First off, in what world do Ashton Kutcher and Natalie Portman make sense as a couple? Not only do their acting reputations clash, but since when does the highly intelligent doctor-in-training fall in love with the frat guy? Strictly sleeping together is believable, but what happens when the MIT graduate actually wants to have an intellectual conversation with her beer-for-brains boyfriend? There is a reason that this movie was called No Strings Attached and not friends with benefits, because there is no basis for their relationship. Ashton Kutcher’s character initially searches for casual sex to forget about the fact that his father is dating his ex-girlfriend, which isn’t a healthy reason to start a physical relationship with someone. This also isn’t the first time in the movie that Kutcher’s character turns to Portman’s over familial struggles.

No Strings Attached mocks using sex to cure your loneliness and avoid being vulnerable, which is the perfect recipe for falling in love. Not having strings attached to a relationship should mean having sex with a stranger, someone you barely even know. You don’t mingle with their friends, you don’t see them in public, you don’t invite them to dinner with your dad and you especially don’t go within 100 miles of them while they have their period, let alone make a “Period Mix-Tape” for them. The relationship is doomed from the get-go and every time either Kutcher or Portman try to emphasize the fact that they’re “just friends” having sex they look even dumber. Not to mention how hard Portman tries to be emotionless about the whole situation, yet freaks out about it every other scene. I know this is supposed to be a romantic comedy, but if someone is really trying to start having casual sex with no strings attached they’re better off calling a prostitute.

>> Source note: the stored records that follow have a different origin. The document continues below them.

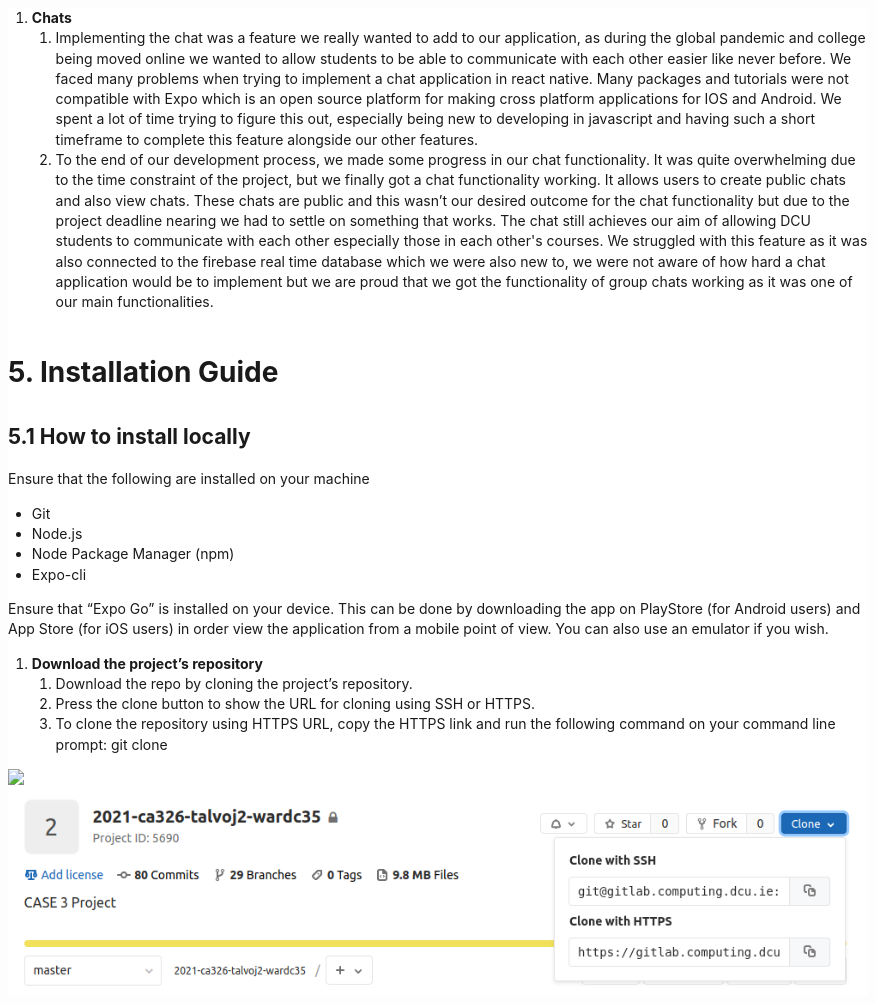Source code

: 

1. **Chats**
   1. Implementing the chat was a feature we really wanted to add to our application, as during the global pandemic and college being moved online we wanted to allow students to be able to communicate with each other easier like never before. We faced many problems when trying to implement a chat application in react native. Many packages and tutorials were not compatible with Expo which is an open source platform for making cross platform applications for IOS and Android. We spent a lot of time trying to figure this out, especially being new to developing in javascript and having such a short timeframe to complete this feature alongside our other features.
   1. To the end of our development process, we made some progress in our chat functionality. It was quite overwhelming due to the time constraint of the project, but we finally got a chat functionality working. It allows users to create public chats and also view chats. These chats are public and this wasn’t our desired outcome for the chat functionality but due to the project deadline nearing we had to settle on something that works. The chat still achieves our aim of allowing DCU students to communicate with each other especially those in each other's courses. We struggled with this feature as it was also connected to the firebase real time database which we were also new to, we were not aware of how hard a chat application would be to implement but we are proud that we got the functionality of group chats working as it was one of our main functionalities. 


# **5. Installation Guide**
## **5.1 How to install locally**
Ensure that the following are installed on your machine

- Git
- Node.js
- Node Package Manager (npm)
- Expo-cli

Ensure that “Expo Go” is installed on your device. This can be done by downloading the app on PlayStore (for Android users) and App Store (for iOS users) in order view the application from a mobile point of view. You can also use an emulator if you wish.

1. **Download the project’s repository**
   1. Download the repo by cloning the project’s repository.
   1. Press the clone button to show the URL for cloning using SSH or HTTPS. 
   1. To clone the repository using HTTPS URL, copy the HTTPS link and run the following command on your command line prompt: git clone <https url repo>

![](Aspose.Words.752ecc68-0ebb-4d50-865c-fee4cfccfcc3.009.png)
![](technical_manual/images/Aspose.Words.752ecc68-0ebb-4d50-865c-fee4cfccfcc3.009.png)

Friends With Benefits has a more tongue-in-cheek attitude towards two friends trying to have casual sex. Forget about the flashmobs for a second. This is the way a friends with benefits relationship should be perceived whether or not one person ends up falling in love with the other. Unfortunately only specific personality types can elicit that kind of attitude. Mila Kunis’ character's quick-witted speech and Justin Timberlake’s shamelessness make having casual sex with a friend look like a blast, not an emotional mess.

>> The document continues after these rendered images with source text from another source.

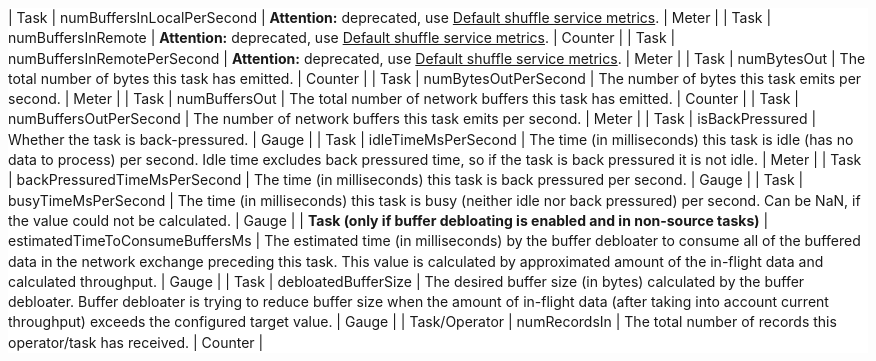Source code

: | Task                                                                    | numBuffersInLocalPerSecond                                                            | **Attention:** deprecated, use [Default shuffle service metrics](https://nightlies.apache.org/flink/flink-docs-release-1.14/docs/ops/metrics/#default-shuffle-service).                                                                                   | Meter     |
| Task                                                                    | numBuffersInRemote                                                                    | **Attention:** deprecated, use [Default shuffle service metrics](https://nightlies.apache.org/flink/flink-docs-release-1.14/docs/ops/metrics/#default-shuffle-service).                                                                                   | Counter   |
| Task                                                                    | numBuffersInRemotePerSecond                                                           | **Attention:** deprecated, use [Default shuffle service metrics](https://nightlies.apache.org/flink/flink-docs-release-1.14/docs/ops/metrics/#default-shuffle-service).                                                                                   | Meter     |
| Task                                                                    | numBytesOut                                                                           | The total number of bytes this task has emitted.                                                                                                                                                                                                          | Counter   |
| Task                                                                    | numBytesOutPerSecond                                                                  | The number of bytes this task emits per second.                                                                                                                                                                                                           | Meter     |
| Task                                                                    | numBuffersOut                                                                         | The total number of network buffers this task has emitted.                                                                                                                                                                                                | Counter   |
| Task                                                                    | numBuffersOutPerSecond                                                                | The number of network buffers this task emits per second.                                                                                                                                                                                                 | Meter     |
| Task                                                                    | isBackPressured                                                                       | Whether the task is back-pressured.                                                                                                                                                                                                                       | Gauge     |
| Task                                                                    | idleTimeMsPerSecond                                                                   | The time (in milliseconds) this task is idle (has no data to process) per second. Idle time excludes back pressured time, so if the task is back pressured it is not idle.                                                                                | Meter     |
| Task                                                                    | backPressuredTimeMsPerSecond                                                          | The time (in milliseconds) this task is back pressured per second.                                                                                                                                                                                        | Gauge     |
| Task                                                                    | busyTimeMsPerSecond                                                                   | The time (in milliseconds) this task is busy (neither idle nor back pressured) per second. Can be NaN, if the value could not be calculated.                                                                                                              | Gauge     |
| **Task (only if buffer debloating is enabled and in non-source tasks)** | estimatedTimeToConsumeBuffersMs                                                       | The estimated time (in milliseconds) by the buffer debloater to consume all of the buffered data in the network exchange preceding this task. This value is calculated by approximated amount of the in-flight data and calculated throughput.            | Gauge     |
| Task                                                                    | debloatedBufferSize                                                                   | The desired buffer size (in bytes) calculated by the buffer debloater. Buffer debloater is trying to reduce buffer size when the amount of in-flight data (after taking into account current throughput) exceeds the configured target value.             | Gauge     |
| Task/Operator                                                           | numRecordsIn                                                                          | The total number of records this operator/task has received.                                                                                                                                                                                              | Counter   |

Before they begin having sex they have some kind of friendship even if it’s not fully developed. From the onset there is an apparent comfort between them that is not present in No Strings Attached. In addition, neither of them have an ulterior motive for having sex. The healthiness behind their intentions tricks you into thinking that it could possibly work, despite Kunis being infected by the fairy tale ending virus.

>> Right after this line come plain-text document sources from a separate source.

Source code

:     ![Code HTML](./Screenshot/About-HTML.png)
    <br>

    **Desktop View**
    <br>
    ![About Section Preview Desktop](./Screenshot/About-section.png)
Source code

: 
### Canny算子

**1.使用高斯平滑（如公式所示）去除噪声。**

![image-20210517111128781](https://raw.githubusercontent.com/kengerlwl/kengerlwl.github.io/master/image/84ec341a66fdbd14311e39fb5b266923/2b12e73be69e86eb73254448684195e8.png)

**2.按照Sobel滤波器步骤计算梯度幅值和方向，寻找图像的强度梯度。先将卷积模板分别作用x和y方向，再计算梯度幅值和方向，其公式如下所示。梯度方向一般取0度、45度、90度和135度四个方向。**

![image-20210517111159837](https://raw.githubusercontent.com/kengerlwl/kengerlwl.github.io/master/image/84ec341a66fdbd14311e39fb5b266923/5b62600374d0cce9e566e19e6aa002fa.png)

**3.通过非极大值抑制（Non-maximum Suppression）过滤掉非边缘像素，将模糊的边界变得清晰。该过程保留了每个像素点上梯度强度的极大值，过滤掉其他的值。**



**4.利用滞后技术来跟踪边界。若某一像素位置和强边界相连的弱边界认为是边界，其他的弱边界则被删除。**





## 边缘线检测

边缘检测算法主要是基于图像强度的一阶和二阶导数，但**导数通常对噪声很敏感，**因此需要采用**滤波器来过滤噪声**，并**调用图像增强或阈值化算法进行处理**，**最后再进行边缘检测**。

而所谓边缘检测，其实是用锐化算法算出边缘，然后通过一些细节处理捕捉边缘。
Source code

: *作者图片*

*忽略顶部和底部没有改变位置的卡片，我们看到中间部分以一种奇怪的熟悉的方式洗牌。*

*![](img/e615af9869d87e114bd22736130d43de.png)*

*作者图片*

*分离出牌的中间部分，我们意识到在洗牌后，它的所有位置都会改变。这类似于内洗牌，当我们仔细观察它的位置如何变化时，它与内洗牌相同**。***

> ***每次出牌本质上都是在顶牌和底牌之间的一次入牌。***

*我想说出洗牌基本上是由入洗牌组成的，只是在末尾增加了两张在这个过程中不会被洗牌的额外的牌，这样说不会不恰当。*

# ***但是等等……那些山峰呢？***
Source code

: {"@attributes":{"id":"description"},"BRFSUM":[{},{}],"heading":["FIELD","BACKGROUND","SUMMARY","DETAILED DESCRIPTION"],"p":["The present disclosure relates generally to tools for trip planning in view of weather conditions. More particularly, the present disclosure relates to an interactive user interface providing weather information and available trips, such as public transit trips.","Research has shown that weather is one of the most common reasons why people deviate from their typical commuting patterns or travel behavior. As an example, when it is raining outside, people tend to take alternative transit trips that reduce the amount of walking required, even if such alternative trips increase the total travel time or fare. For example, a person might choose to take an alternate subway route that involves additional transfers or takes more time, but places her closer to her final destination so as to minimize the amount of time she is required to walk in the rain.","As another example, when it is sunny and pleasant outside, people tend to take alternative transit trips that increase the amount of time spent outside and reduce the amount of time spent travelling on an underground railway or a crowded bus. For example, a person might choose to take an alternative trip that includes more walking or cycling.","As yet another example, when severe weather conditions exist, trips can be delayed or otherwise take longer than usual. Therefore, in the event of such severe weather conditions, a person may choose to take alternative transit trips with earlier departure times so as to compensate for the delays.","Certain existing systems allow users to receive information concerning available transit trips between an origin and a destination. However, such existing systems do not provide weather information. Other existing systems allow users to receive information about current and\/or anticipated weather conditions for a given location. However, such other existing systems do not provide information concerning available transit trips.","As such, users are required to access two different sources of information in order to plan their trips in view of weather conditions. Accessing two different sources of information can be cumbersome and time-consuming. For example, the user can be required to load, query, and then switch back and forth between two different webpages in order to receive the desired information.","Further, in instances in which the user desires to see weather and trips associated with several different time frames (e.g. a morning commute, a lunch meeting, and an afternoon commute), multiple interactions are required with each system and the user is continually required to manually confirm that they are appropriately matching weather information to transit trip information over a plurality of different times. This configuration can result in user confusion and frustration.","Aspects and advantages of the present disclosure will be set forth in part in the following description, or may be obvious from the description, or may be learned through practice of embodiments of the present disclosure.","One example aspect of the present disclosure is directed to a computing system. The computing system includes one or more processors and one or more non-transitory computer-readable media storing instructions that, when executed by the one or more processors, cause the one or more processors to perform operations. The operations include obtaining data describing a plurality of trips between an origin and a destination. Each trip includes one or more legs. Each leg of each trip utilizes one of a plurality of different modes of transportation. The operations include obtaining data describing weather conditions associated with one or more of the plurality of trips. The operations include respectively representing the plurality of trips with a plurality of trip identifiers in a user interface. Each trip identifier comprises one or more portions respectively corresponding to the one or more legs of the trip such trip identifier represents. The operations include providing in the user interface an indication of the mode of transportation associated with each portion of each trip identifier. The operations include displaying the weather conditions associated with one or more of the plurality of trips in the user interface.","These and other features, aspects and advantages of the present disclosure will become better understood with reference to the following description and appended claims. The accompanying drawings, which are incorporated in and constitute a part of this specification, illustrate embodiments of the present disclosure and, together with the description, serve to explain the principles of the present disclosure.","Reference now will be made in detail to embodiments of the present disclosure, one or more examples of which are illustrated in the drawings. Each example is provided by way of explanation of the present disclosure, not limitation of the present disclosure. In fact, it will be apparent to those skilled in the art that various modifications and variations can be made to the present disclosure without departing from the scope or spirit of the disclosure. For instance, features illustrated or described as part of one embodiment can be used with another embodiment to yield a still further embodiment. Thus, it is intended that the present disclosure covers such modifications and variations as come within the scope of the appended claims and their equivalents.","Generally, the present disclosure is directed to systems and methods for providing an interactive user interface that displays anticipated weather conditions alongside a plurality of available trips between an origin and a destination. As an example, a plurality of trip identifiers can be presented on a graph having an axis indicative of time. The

The aspect of this relationship that is most admirable is their complete and total honesty with each other about their quirks in the bedroom. However, it’s that comfort and openness with another person that inevitably bonds two people deeper than physical attraction, whether or not one of them realizes. That openness replaces any kind of romantic gestures one might do for the other. Timberlake never tries to be Kunis’ Prince Charming, so even when he brings her home to his family, emphasizing that they’re “just friends” doesn’t feel contrived.

Unlike in NSA, in FWB there is no animosity, jealousy or hard real sadness, until Timberlake has to defend their relationship to his sister and Kunis overhears him calling her crazy. Sadly, I think the directors are forced to steer the film in that direction for the sake of the romantic comedy standards, but up until that point Kunis and Timberlake really could have been great friends with benefits, not that they resemble any real life friends with benefits stories I’ve ever heard of. Nevertheless, it would be great if twenty-somethings actually interacted like that with each other instead of masking their feelings with beer goggles.